Indeed the purpose of gaming out possible schemes like this, however unlikely they are to succeed, is to pre-empt them, so they don’t catch the public and the media unaware, and so they aren’t mistaken for anything other than naked and illegitimate efforts to steal an election.
Florida and Pennsylvania aren’t the only states that Trump may target for having commingled challenged and unchallenged ballots—but together they would be pivotal.
In theory, the state officials themselves could pre-empt this kind of chicanery—by segregating out ballots in states like Pennsylvania that are likely to be challenged, or by declaring that voters in states like Florida will not be punished for following the rules. And even after adverse Supreme Court rulings, the political and legal battles over which candidate is entitled to contested state electoral votes would continue, particularly in states with Democratic administrations, and Republican legislatures—including the key states of Pennsylvania, Michigan, Wisconsin, and North Carolina.
Spokespeople for the Pennsylvania and Florida secretaries of state did not respond to emailed questions before publication.

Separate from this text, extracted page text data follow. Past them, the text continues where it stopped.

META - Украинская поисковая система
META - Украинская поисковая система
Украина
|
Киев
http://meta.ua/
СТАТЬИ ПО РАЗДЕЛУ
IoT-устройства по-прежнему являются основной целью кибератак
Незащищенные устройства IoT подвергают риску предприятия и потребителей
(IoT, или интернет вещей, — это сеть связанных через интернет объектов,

But ultimately the power to discredit Trump’s underlying premise—that partisan courts and free-agent electors, loyal to the president, should dictate the winner of the election—rests with engaged citizens. Trump and his supporters haven’t committed to any particular species of legal challenge, but they have stood squarely behind the idea that his allies on the court should say which votes count and which don’t, and that they should do so in a way that guarantees him a second term. It’s ultimately voters, spurred to action by their leaders, who have the power to reject this premise, by handing Trump a defeat outside the “margin of litigation,” and by preparing to march peacefully, day after day, if and when tries to disenfranchise them anyhow. The best way to help people do that is to alert them in advance to what Trump’s legal schemes might look like in practice, frame them before he can, so that he loses two key advantages: the power to misleadingly shape public perception, and the element of surprise.